Kid Hit Menu Items: While Westside Tavern seems like an indie-type Houston’s concept that caters to families, this large, efficient restaurant in the Westside Pavilion addition by the movie theaters doesn’t seem have a kids’ menu. Except it actually does. I’ve heard of various secret menus, but not in this genre. How subversive. Ask your server to find out about the burger with fries, grilled cheddar cheese, and mac n’ cheese $8 portions for kids. Which is useful, since this isn’t the cheapest place for a pre-movie casual hearty American fare. If your meal is timed right and get good behavior, then the group deserves to dig into some sticky toffee pudding. That was definitely not us last week.

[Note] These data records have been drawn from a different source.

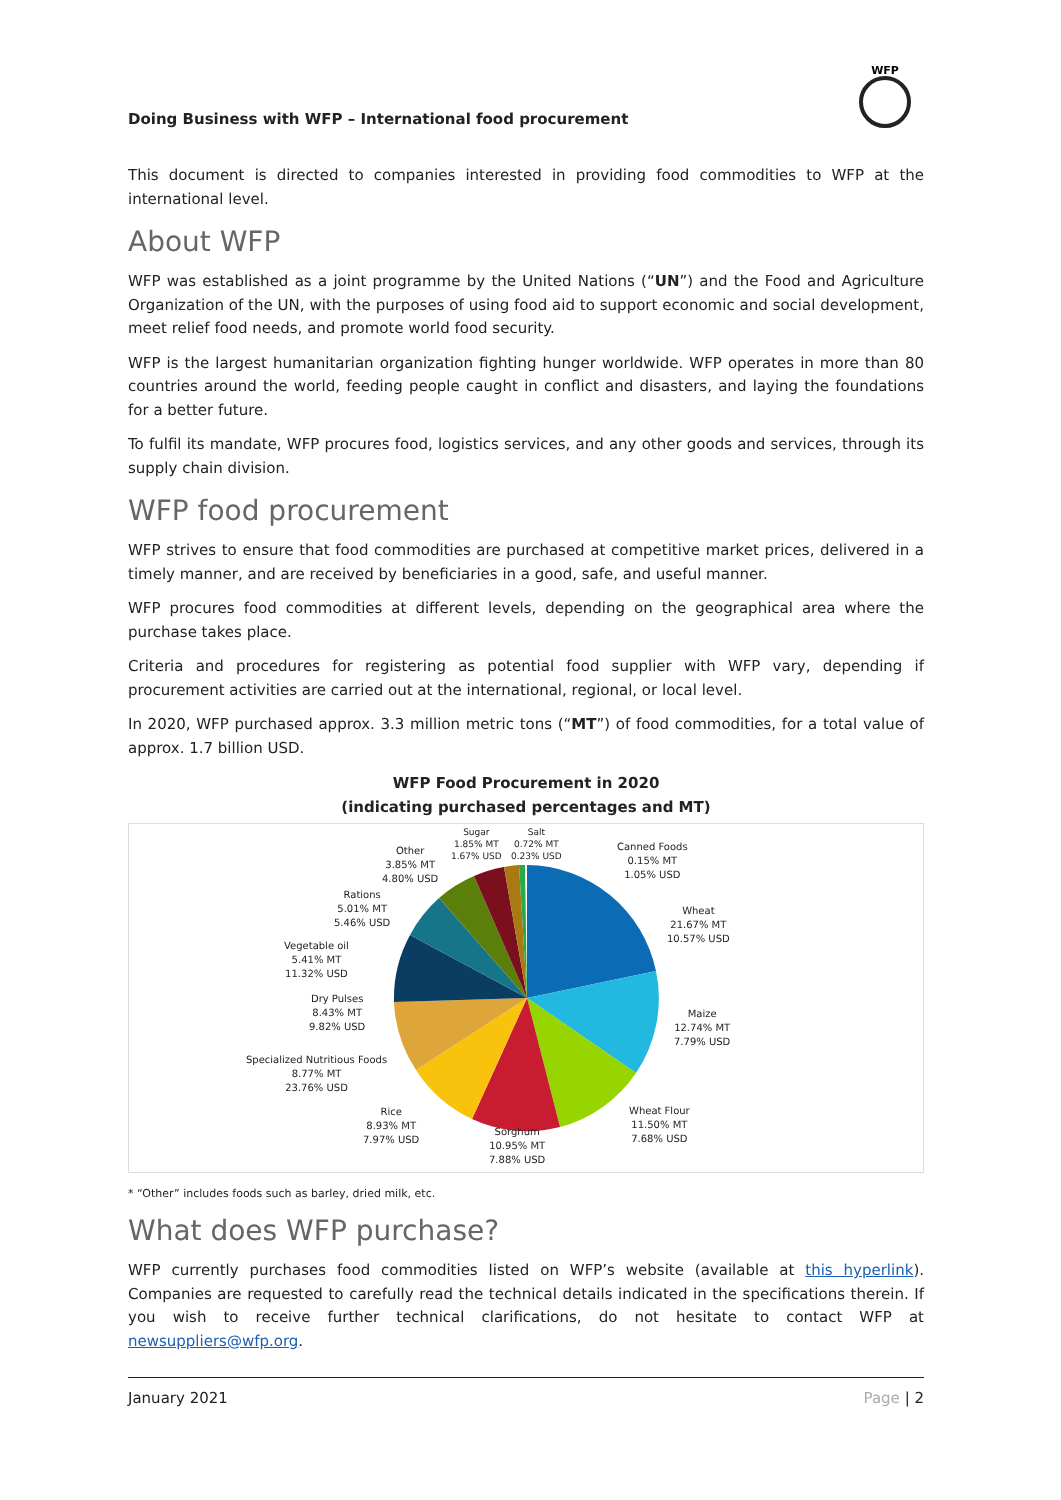Doing Business with WFP – International food procurement
WFP
This document is directed to companies interested in providing food commodities to WFP at the international level.
About WFP
WFP was established as a joint programme by the United Nations (“UN”) and the Food and Agriculture Organization of the UN, with the purposes of using food aid to support economic and social development, meet relief food needs, and promote world food security.
WFP is the largest humanitarian organization fighting hunger worldwide. WFP operates in more than 80 countries around the world, feeding people caught in conflict and disasters, and laying the foundations for a better future.
To fulfil its mandate, WFP procures food, logistics services, and any other goods and services, through its supply chain division.
WFP food procurement
WFP strives to ensure that food commodities are purchased at competitive market prices, delivered in a timely manner, and are received by beneficiaries in a good, safe, and useful manner.
WFP procures food commodities at different levels, depending on the geographical area where the purchase takes place.
Criteria and procedures for registering as potential food supplier with WFP vary, depending if procurement activities are carried out at the international, regional, or local level.
In 2020, WFP purchased approx. 3.3 million metric tons (“MT”) of food commodities, for a total value of approx. 1.7 billion USD.
WFP Food Procurement in 2020
(indicating purchased percentages and MT)
Other
3.85% MT
4.80% USD
Sugar
1.85% MT
1.67% USD
Salt
0.72% MT
0.23% USD
Canned Foods
0.15% MT
1.05% USD
Rations
5.01% MT
5.46% USD
Wheat
21.67% MT
10.57% USD
Vegetable oil
5.41% MT
11.32% USD
Dry Pulses
8.43% MT
9.82% USD
Maize
12.74% MT
7.79% USD
Specialized Nutritious Foods
8.77% MT
23.76% USD
Rice
8.93% MT
7.97% USD
Wheat Flour
11.50% MT
7.68% USD
Sorghum
10.95% MT
7.88% USD
* “Other” includes foods such as barley, dried milk, etc.
What does WFP purchase?
WFP currently purchases food commodities listed on WFP’s website (available at this hyperlink). Companies are requested to carefully read the technical details indicated in the specifications therein. If you wish to receive further technical clarifications, do not hesitate to contact WFP at newsuppliers@wfp.org.
January 2021 Page | 2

Adult Perks: Any place that has a kid’s burger AND a Corpse Reviver No. 2 under one roof with a lot of reclaimed wood and flattering lighting is alright by me. Portland-based cocktail consultant/and Portland-based gin maker Ryan Magarian put the cocktail list together, which includes a solid selection of classics and seasonal specialties ($11). The white peach and basil gimlet, which thankfully has a fragrant herb base and isn’t overly dominated by sweet fruit, helped manage the fact that my sister and I were totally outnumbered by four exhausted, hungry, cranky kids facing us across the table. I doubt the staff ever wants to see us in there again. As for the food, I’m a fan of the crispy Brussels sprouts ($9 with or without bacon), and we had big fresh salads (Caesar $10 and Cobb $16) while stealing bites of the kids’ gooey mac n’ cheese without onions. Westside Tavern’s version of the latter isn’t totally up my alley — I prefer a dryer crisper casserole — but it helped make dinner feel appropriately family-style.
Pros: Large booths that easily fit six are a nice plus. We had to wait for a table, but our food came fast and was brought to the right people at the right seats. They’re also fully equipped with plastic cups, crayons and coloring pages (Smurfs was a good score, since the kids saw the movie together). The private dining room with the decorative wall of cedar trunks is fun to go peek at if it’s empty.
Cons: I foolishly thought that because my first dinner experience at Westside Tavern was in a half-full dining room on a weeknight, showing up at 6:30 on a Monday night would mean breeze on in and get a table for six. WRONG. This place has really caught on. We had to wait about 20 minutes and were given one of those light up buzzing pager thingies, which the kids fought over. It has all the charm of an airport terminal, but the mall setting means plenty of overflow space to wait in and escalators to ride.
Changing Station: Yes
High Chairs: Yes
Parking and Access: Free parking for three hours in the mall lot.
Other Tidbits: An impromptu early evening visit to the Annenberg Beach House meant we were all extra hungry and tired, and I figured Westside Tavern would safely meet everyone’s demands and appetites. I feared the worse of eastbound traffic so wanted to get some of the voyage out of the way. Traffic moved smoothly along the 10, and we made it to Westwood and Pico in shockingly good time. Yes, Westside Tavern is in a mall — that in part helps distinguish it from other similarly named L.A. restaurants — but you don’t have to avoid passing by a Claire’s or a Lego Store. Chef/Managing Partner Warren Schwartz spent time in enough L.A. restaurant kitchens (Patina, Saddle Peak Lodge, Whist at the Viceroy) to know this particular market, which in this context seems to love a well-managed operation that’s familiar but not cookie cutter. It works across generational lines, from our kiddos to the alta kakers, who were out in full force, along with social Westsiders of all ages.
10850 Pico Blvd.
West Los Angeles
Cuisine: American, Market-Driven, dare I add Gastropub
Hours: Sunday – Wednesday, 11:30 a.m. –10 p.m. (bar until 11 p.m.); Thursday – Saturday, 11:30 a.m. – 11 p.m. (bar midnight).